I don’t mean meaning as in that theme-and-symbol stuff that kill so many readers in high school. But everything that happens has significance to the characters, and it goes far beyond just what happens next, which is what the basic plot is about. It’s the string of events that make up the story. Most stories are also influenced by another layer, the details of how it happens — the complications and setbacks that turn a string of events into a more dramatic structure.

Even the most plot-oriented stories don’t operate well at this level. Romances, thrillers, mysteries tend to be straightforward, but if they don’t go beyond the what and the how, they seem like shadow plays. For the characters to have real depth, the story has to get into why it happens — the motivation. And that’s when things start to change, because motivation can go deep. The deeper it goes, the better the story — but also, the more complicated the situation becomes. Characters with motivation want things, and they react to things, and that means what happens in the story changes them. This is good. This is what makes a character arc. But that also means that the character I’ve developed sometimes won’t do the thing I had planned in the plot. It would be out of character.

So the character acts and changes things, and those things change the character. Not just the MC, though. This is true for every single character in the story.

Relationships are changing. Dynamics are changing.
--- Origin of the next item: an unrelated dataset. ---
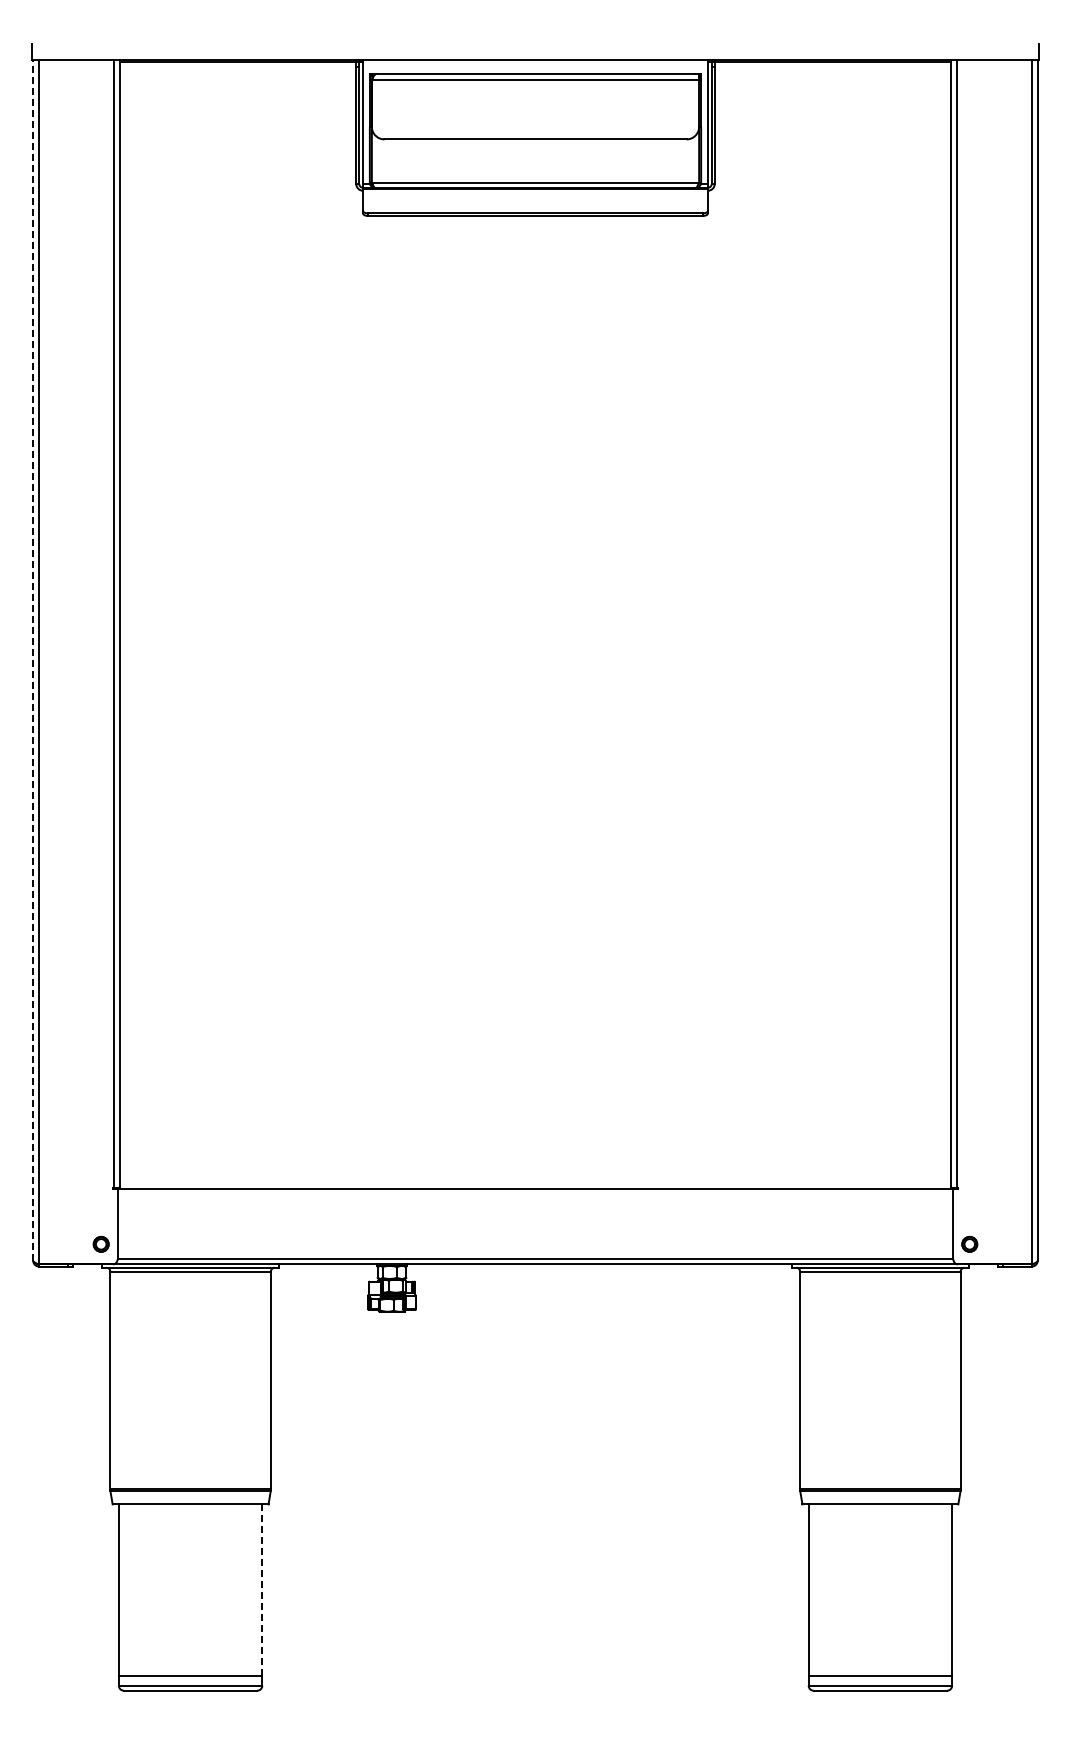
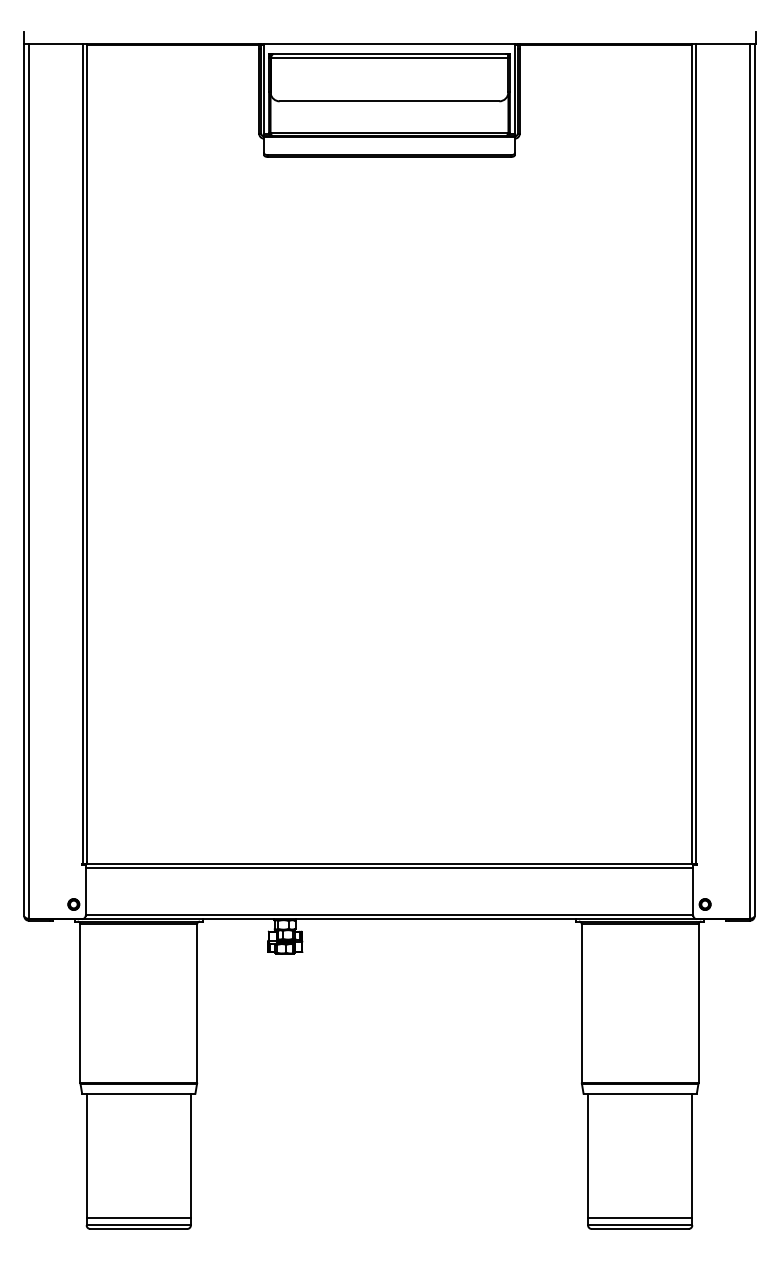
line: (33, 659) -> (24, 479), dashed -> solid
line: (535, 1194) -> (389, 868), added
line: (261, 1590) -> (190, 1156), dashed -> solid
And that’s where another aspect comes in. The events mean something to the characters. The fact that one of my MC’s has an ex-boyfriend who is closeted, so their relationship was never public, so they can’t have a real breakup without giving the relationship away, isn’t just background accounting for why Nicky’s single at the moment. It’s not even just baggage. It causes unexpected complications in what seem like simple events. If Nicky doesn’t go to a certain event because he doesn’t want to run into the ex, reporters will notice. If he sucks it up and goes, the new guy in his life is jealous. The event’s the same as it was in the original outline, but all the context has changed.

And it occurred to me that for the kind of fiction I write, the entire story is taking place at this level. The events don’t really matter. They’re just a stage for the emotional interaction to take place on.

So it isn’t that the outline isn’t working. It just isn’t telling me what I need to know.

Anybody have thoughts on this? Ideas? Does it fit in with your own observations? Am I way off base here?